═══ EXERCISE INPUT
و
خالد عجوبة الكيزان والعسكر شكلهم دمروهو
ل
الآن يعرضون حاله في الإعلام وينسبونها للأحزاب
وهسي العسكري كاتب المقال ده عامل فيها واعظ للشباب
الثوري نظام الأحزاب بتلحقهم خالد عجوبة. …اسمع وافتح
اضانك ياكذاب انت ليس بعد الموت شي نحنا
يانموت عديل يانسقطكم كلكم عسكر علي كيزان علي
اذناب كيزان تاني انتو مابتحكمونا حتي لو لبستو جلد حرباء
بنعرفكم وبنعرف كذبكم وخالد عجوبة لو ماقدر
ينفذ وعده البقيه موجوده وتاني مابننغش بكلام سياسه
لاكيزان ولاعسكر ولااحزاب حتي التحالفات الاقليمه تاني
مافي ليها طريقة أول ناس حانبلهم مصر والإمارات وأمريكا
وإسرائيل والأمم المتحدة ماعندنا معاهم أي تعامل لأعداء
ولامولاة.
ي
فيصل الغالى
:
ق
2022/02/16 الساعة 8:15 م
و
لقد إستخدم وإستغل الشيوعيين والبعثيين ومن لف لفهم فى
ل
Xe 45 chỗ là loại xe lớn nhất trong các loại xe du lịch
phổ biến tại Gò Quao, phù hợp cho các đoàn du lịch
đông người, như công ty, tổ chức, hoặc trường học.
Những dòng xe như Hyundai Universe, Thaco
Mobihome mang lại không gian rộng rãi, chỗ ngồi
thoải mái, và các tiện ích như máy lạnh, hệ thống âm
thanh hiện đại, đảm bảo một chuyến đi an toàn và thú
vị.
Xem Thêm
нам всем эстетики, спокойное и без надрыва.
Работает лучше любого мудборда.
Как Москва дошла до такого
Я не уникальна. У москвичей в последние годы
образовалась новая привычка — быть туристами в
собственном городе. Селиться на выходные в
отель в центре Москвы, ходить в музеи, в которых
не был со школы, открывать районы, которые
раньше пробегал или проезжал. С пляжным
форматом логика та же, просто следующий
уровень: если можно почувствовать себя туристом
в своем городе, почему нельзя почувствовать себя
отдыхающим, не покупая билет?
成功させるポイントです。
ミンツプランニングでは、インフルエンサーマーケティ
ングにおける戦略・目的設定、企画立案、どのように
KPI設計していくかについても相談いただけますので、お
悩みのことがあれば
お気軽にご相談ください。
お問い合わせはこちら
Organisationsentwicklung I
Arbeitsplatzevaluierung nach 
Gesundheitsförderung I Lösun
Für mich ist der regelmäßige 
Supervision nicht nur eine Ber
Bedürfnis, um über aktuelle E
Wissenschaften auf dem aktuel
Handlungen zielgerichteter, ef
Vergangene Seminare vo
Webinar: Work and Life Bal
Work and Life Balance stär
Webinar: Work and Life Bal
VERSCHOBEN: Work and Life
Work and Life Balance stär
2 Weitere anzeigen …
══════
▶ [ASSIGNMENT]
Up to and including the line containing "Xe 45 chỗ là", please write out the listing exactly, starting from its first line.

▶ [RESPONSE]
و
خالد عجوبة الكيزان والعسكر شكلهم دمروهو
ل
الآن يعرضون حاله في الإعلام وينسبونها للأحزاب
وهسي العسكري كاتب المقال ده عامل فيها واعظ للشباب
الثوري نظام الأحزاب بتلحقهم خالد عجوبة. …اسمع وافتح
اضانك ياكذاب انت ليس بعد الموت شي نحنا
يانموت عديل يانسقطكم كلكم عسكر علي كيزان علي
اذناب كيزان تاني انتو مابتحكمونا حتي لو لبستو جلد حرباء
بنعرفكم وبنعرف كذبكم وخالد عجوبة لو ماقدر
ينفذ وعده البقيه موجوده وتاني مابننغش بكلام سياسه
لاكيزان ولاعسكر ولااحزاب حتي التحالفات الاقليمه تاني
مافي ليها طريقة أول ناس حانبلهم مصر والإمارات وأمريكا
وإسرائيل والأمم المتحدة ماعندنا معاهم أي تعامل لأعداء
ولامولاة.
ي
فيصل الغالى
:
ق
2022/02/16 الساعة 8:15 م
و
لقد إستخدم وإستغل الشيوعيين والبعثيين ومن لف لفهم فى
ل
Xe 45 chỗ là loại xe lớn nhất trong các loại xe du lịch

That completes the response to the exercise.